About this exercise: If a line of the records holds the word "margin", copy it out.

START Source data

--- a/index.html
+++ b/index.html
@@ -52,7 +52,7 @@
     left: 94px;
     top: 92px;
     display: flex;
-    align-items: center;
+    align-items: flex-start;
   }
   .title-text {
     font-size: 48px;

END Source data
START Source data

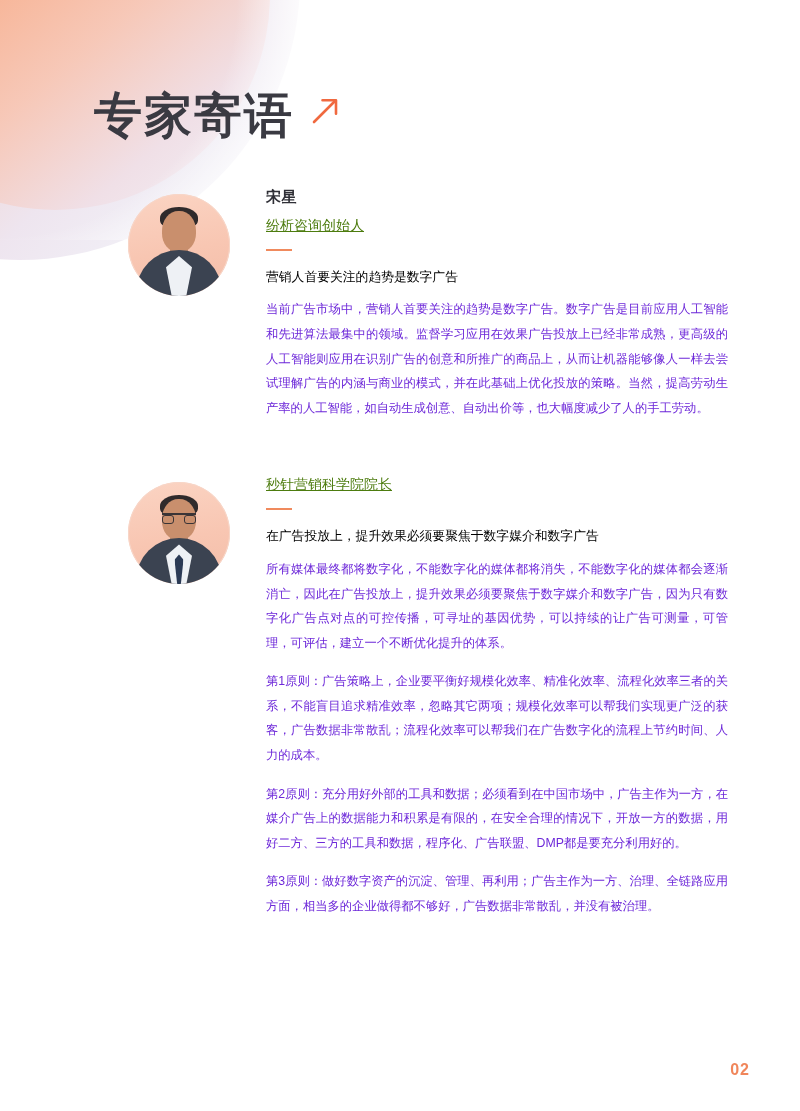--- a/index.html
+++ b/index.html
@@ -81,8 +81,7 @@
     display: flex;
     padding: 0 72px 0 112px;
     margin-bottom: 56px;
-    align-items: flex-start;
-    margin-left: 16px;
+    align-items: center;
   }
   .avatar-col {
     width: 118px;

END Source data

Reply to the task:
     margin-bottom: 56px;
-    margin-left: 16px;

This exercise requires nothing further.